Más de 10.000 refugiados, bloqueados en la frontera
entre Grecia y Macedonia
La
crisis humanitaria es inminente y amenaza la estabilidad europea
HÉCTOR MUÑOZ. Málaga. 10 marzo 2016.
Confundidos en la noche como espectros de la Santa Compaña,
surgen en oleadas de los bosques y linderos de matojales que crecen en las
tierras del norte de Grecia. No son fantasmas; son familias enteras, hombres,
mujeres y niños que huyen del horror de la guerra en Siria e Irak, y buscan en
Europa, en la vieja Europa, un refugio y una nueva vida lejos de las balas, las
bombas y la sangre.
La mayoría son sirios, aunque
también hay afganos e iraquíes, principalmente. Muchos llegaron por mar a las
costas griegas y ahora se encuentran en Idomeni, en la frontera con Macedonia.
Viajan siguiendo las vías férreas, en una suerte de simbiosis con ellas, como
señales de libertad; se apilan en torno a los raíles, acampan junto a ellos, o
en sus márgenes, aprovechando la sombra de una hilera de árboles paralela. Los
que no tienen la suerte de una tienda de campaña, comen y duermen en los
carriles de metal, sin querer separarse de ellos, como si alejarse significara perder
el camino y una derrota peor que la de perecer arrollados en un descuido.
Las restricciones fronterizas han
provocado aquí un gigantesco cuello de botella en el que se hacinan los
refugiados. Muchos lo hacen en campamentos habilitados y otros deambulan
desperdigados por la zona cargando sus escasos enseres en bolsas de plástico,
en una marea que parece imparable. Las mujeres son muy numerosas y muchas de
ellas protegen celosamente con los brazos a sus niños de pecho, sin dejar de
caminar.
A pesar de los esfuerzos de ACNUR y
otras organizaciones humanitarias, la creciente masificación está generando una mayor escasez de alimentos, agua e instalaciones de saneamiento. Los
víveres son insuficientes y los refugiados tienen que buscarlos en el camino,
como el caso de unos niños que engañan al hambre desayunando las semillas de un
enorme girasol, al que desgranan pacientemente con la mirada perdida en el
tiempo. Solo algún detalle, como el alboroto de unos críos —ajenos por un
momento a la tragedia— correteando en sus juegos, el rezo de los creyentes,
orientados a La Meca, o el canto nostálgico de unos jóvenes alrededor de una
hoguera, les recuerdan lejanamente lo que es vivir en paz.

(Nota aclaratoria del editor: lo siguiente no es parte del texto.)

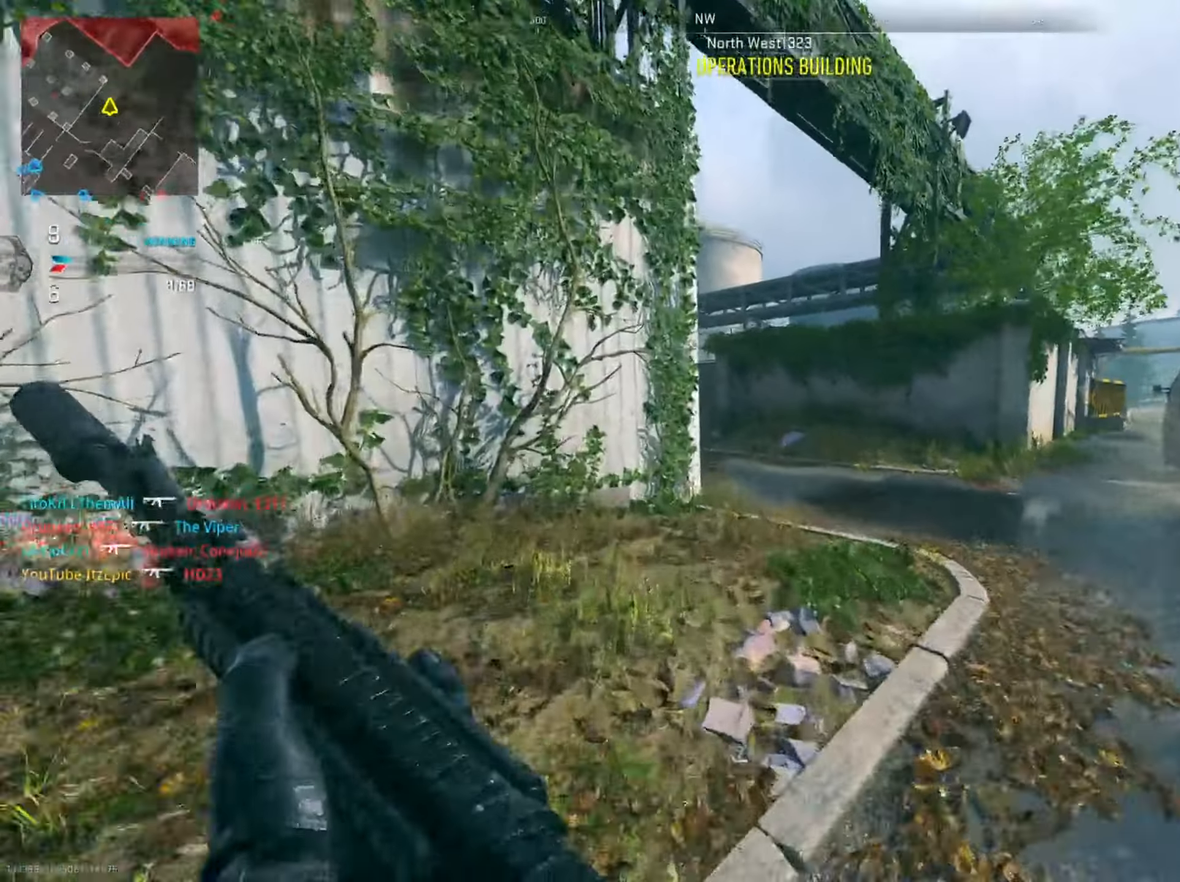
{"buttons": [], "left_stick": "up-right", "right_stick": "left", "events": [[350, "right_stick", "left"], [384, "left_stick", "up-right"]]}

Esta migración, junto con la de los
países africanos, que tampoco cesa, está adoptando dimensiones bíblicas. Muchas
voces se están levantando para denunciar que las trabas que muchos países de la
UE están poniendo para acoger a los refugiados y asimilar a los inmigrantes colisionan
con la mismísima Declaración de los Derechos Humanos, particularmente en el
caso de los primeros.
Por otro lado, desde un prisma más pragmático, no son
pocos los analistas y expertos que estiman inasumible una 'solución europea'
por el riesgo de que una avalancha de esta envergadura, dejada a su libre
evolución, haga peligrar los valores y la propia existencia de una UE muy
tocada ya por la crisis económica y política. Las medidas tomadas hasta ahora —el
control de fronteras, la lucha contra las mafias y la subvención de un tapón
turco— solo suponen un arreglo precario para ir saliendo del paso, y además están
poniendo en evidencia una alarmante falta de cohesión comunitaria.
Para esta
corriente de pensamiento, el problema debe ser extirpado de cuajo en los
territorios de origen, un Medio Oriente que el Daesh, otros grupos terroristas
y la cerrazón —y sinrazón— de Bashar al-Ásad han convertido en un avispero
imposible de controlar si las potencias del Consejo de Seguridad de la ONU no
aparcan sus intereses cortoplacistas e intervienen todos a una para facilitar
el retorno de los exiliados.
Los más pesimistas no creen que los intereses geopolíticos y económicos de las grandes potencias sean compatibles con una solución solidaria y aseguran que la tercera guerra mundial está al caer.
Mientras, en Idomeni, la calamidad y la miseria se ensañan con los inocentes y se apoderan de la tierra que vio nacer a Alejandro Magno.